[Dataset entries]
+===+
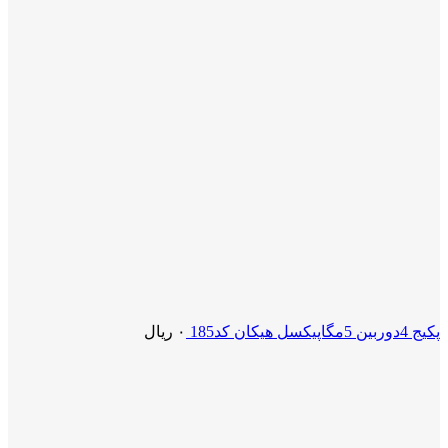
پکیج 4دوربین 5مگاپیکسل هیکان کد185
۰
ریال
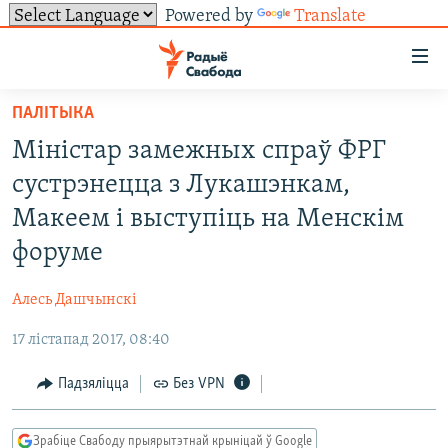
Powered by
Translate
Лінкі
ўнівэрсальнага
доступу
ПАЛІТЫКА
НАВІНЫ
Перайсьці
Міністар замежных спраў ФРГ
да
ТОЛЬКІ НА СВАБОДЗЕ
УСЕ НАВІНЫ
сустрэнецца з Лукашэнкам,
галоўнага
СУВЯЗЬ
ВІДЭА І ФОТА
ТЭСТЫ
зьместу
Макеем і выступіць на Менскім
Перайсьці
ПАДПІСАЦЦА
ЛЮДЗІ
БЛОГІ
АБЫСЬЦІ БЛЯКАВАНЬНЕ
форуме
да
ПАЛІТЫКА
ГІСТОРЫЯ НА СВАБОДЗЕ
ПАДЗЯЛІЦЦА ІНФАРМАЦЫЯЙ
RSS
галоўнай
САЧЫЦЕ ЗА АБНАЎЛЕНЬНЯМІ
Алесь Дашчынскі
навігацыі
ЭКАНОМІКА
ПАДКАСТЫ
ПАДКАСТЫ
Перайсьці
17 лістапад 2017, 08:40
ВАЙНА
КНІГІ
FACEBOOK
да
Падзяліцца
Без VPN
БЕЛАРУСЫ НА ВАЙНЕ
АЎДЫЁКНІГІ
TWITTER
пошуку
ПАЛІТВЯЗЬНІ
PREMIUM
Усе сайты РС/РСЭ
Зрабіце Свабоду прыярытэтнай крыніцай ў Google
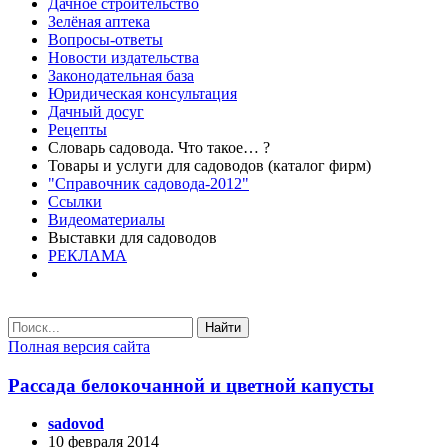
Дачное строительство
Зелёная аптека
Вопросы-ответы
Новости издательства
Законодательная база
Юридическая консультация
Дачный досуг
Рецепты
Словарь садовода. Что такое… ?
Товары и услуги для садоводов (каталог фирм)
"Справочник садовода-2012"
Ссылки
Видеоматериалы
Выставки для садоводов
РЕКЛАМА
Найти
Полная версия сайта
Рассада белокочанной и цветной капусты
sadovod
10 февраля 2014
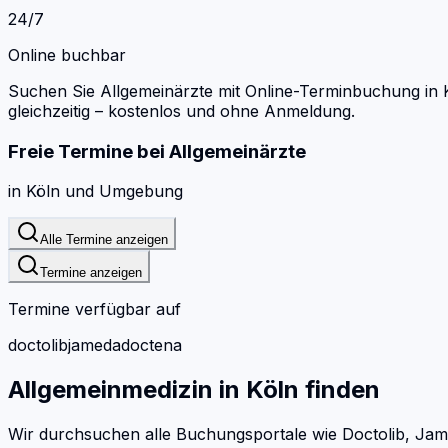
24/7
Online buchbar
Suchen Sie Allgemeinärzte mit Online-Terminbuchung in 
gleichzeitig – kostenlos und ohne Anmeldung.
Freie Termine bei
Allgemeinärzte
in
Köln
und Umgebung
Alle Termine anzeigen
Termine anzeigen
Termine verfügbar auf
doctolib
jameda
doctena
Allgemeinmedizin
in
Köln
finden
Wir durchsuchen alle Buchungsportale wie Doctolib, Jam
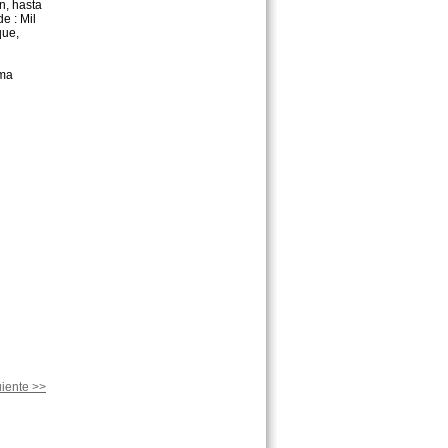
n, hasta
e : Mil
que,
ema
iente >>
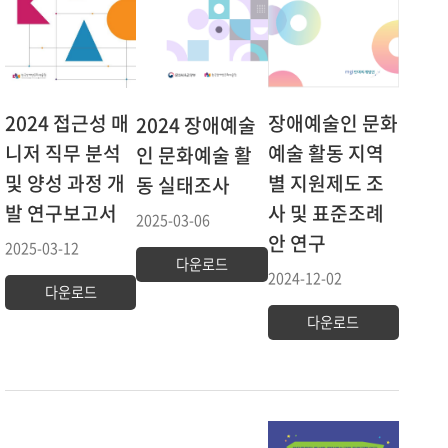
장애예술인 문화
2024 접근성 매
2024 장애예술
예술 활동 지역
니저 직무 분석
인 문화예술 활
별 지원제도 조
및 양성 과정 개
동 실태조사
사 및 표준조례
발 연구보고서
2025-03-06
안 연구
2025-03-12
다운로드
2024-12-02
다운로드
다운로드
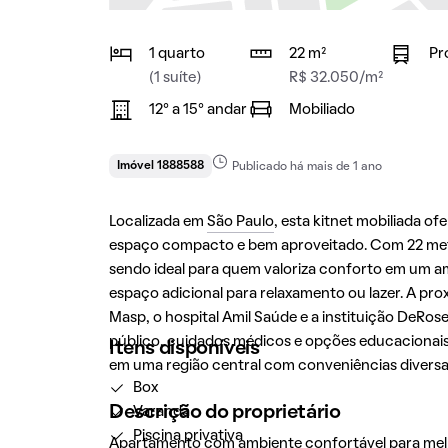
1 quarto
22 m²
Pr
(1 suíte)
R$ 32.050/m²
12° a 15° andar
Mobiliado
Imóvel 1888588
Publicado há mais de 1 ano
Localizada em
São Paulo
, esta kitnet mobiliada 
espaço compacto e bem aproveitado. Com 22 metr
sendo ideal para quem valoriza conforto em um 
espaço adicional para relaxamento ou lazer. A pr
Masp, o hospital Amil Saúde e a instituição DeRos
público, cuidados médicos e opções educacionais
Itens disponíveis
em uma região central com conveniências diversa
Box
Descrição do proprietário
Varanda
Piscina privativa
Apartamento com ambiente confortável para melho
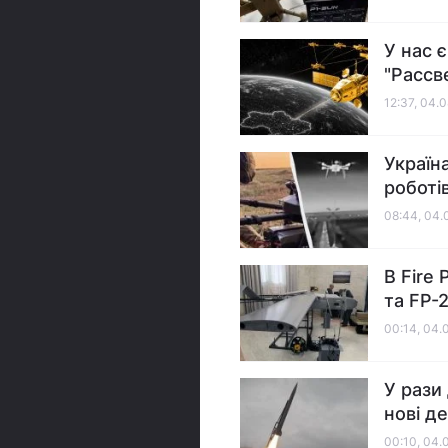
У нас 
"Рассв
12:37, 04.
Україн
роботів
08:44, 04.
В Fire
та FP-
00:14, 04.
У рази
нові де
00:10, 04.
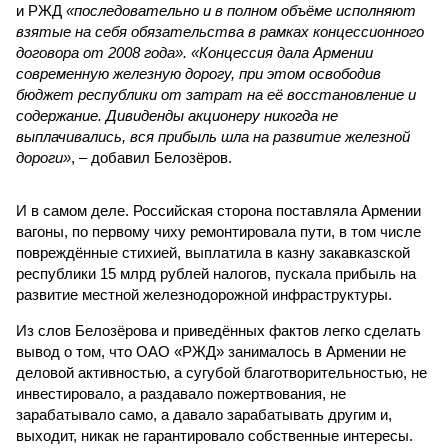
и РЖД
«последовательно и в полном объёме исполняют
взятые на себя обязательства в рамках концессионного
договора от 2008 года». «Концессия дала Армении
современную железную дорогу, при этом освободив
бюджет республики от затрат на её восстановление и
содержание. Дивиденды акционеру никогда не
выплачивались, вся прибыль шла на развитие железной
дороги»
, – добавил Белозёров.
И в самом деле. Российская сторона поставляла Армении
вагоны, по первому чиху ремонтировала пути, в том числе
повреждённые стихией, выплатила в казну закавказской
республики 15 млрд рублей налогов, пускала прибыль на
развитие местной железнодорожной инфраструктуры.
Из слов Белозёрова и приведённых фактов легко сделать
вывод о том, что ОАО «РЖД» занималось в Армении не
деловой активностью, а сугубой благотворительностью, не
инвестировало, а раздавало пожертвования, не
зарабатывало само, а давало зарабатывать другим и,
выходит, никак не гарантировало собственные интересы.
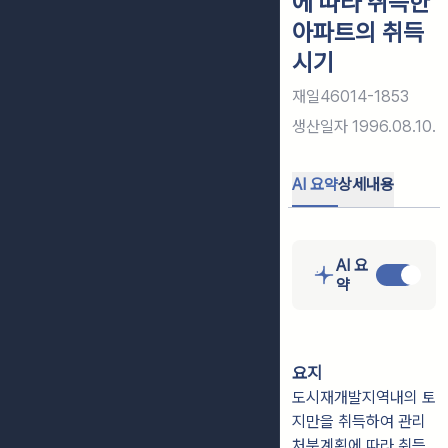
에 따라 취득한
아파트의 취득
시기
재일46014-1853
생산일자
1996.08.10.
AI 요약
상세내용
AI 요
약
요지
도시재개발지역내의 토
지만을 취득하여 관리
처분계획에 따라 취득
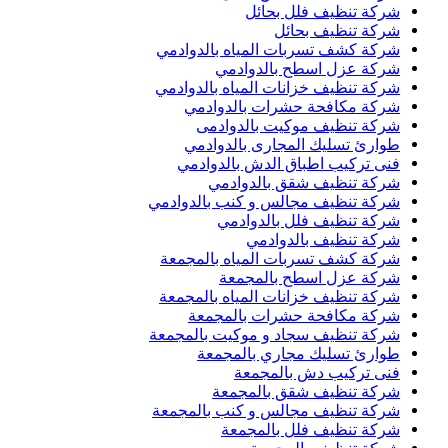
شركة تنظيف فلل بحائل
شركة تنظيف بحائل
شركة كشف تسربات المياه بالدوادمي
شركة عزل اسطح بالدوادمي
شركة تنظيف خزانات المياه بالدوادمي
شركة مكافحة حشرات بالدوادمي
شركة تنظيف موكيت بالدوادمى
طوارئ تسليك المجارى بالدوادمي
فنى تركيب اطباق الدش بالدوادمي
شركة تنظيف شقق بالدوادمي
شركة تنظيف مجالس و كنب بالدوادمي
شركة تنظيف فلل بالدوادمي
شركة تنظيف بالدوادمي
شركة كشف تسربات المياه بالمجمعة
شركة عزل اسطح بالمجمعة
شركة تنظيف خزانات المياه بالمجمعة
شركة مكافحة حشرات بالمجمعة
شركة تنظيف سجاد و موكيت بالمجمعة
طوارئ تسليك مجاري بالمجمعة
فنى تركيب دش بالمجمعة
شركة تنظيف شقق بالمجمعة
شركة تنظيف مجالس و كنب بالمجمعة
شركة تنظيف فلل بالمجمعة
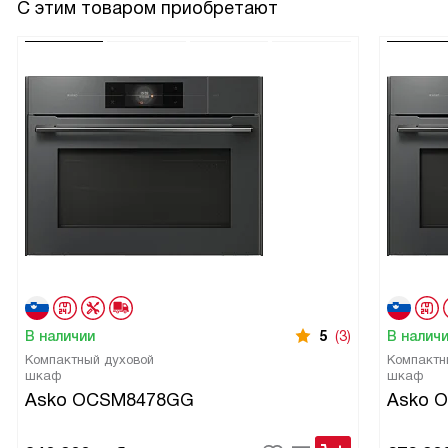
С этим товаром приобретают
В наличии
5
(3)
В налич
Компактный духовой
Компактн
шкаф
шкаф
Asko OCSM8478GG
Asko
+===+
> [THE PROBLEM]: Locate every line above that contains the string "Termine", and copy out each of those lines. Uppercase and lowercase letters count as different.

> [TASK ANSWER]:
Freie Termine bei
Alle Termine anzeigen
Termine anzeigen
Termine verfügbar auf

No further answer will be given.